Ich habe den letzten Ansatz gewählt, der definitiv nicht der einfachste war. Natürlich war Sandra nach der langen Rede verwirrt. Aber sie ist eine kluge Frau. Sie fragte: „Herr Doktor, was würden Sie tun, wenn Sie ich wären? Würdest du ein Statin nehmen? “ Ich sagte: „Nein, wahrscheinlich nicht.

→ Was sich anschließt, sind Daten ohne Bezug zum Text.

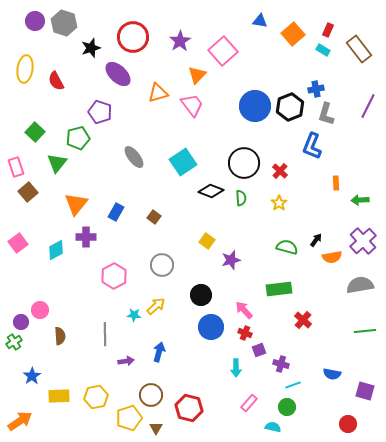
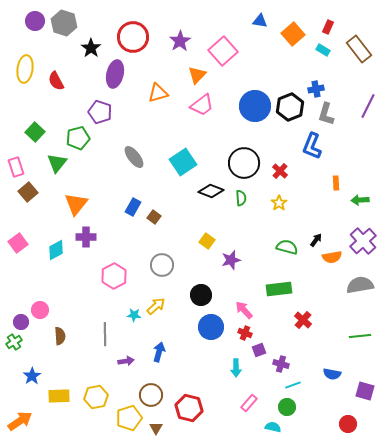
red rectangle at (328, 30): moved 3 px up
black star at (91, 48): rotated 18 degrees counterclockwise
purple ellipse at (118, 74): moved 3 px left; rotated 60 degrees clockwise
pink trapezoid at (192, 105): moved 10 px right; rotated 90 degrees clockwise
blue rectangle at (116, 212): moved 17 px right, 5 px up
green line at (365, 331): moved 5 px left, 5 px down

In Ihrem Fall ist das Risiko von Nebenwirkungen wahrscheinlich höher als der mögliche Nutzen. “ Gemäß den jüngsten europäischen Richtlinien zur Vorbeugung von Herz-Kreislauf-Erkrankungen sollte eine Lebensstilintervention für Sie empfohlen werden. Gemäß diesen Richtlinien sollte jedoch eine medikamentöse Behandlung in Betracht gezogen werden, wenn die Blutfette nicht kontrolliert werden. Daher schlage ich vor, dass wir Sie nicht medizinisch behandeln. Behalten Sie Ihre gesunde Lebensweise, Bewegung und gesunde Ernährung bei, und wir werden Ihren Cholesterinspiegel in sechs Monaten erneut überprüfen.

Sandra rief mich einige Monate später an. „Doktor, ich wollte Ihnen sagen, dass Jon, mein Bruder, mich überredet hat, seinen Kardiologen zu treffen. Er empfahl definitiv die medikamentöse Therapie. Ich nehme jetzt seit fünf Monaten ein Statin-Medikament. Es funktioniert wirklich. Mein Gesamtcholesterin ist auf 4,5 mmol / l (174 mg / dl) gefallen. Ich muss Ihnen sagen, ich fühle mich sehr erleichtert …… .. “. Dann wurde mir klar, wie cholesterinsenkende Medikamente Menschen glücklich machen können.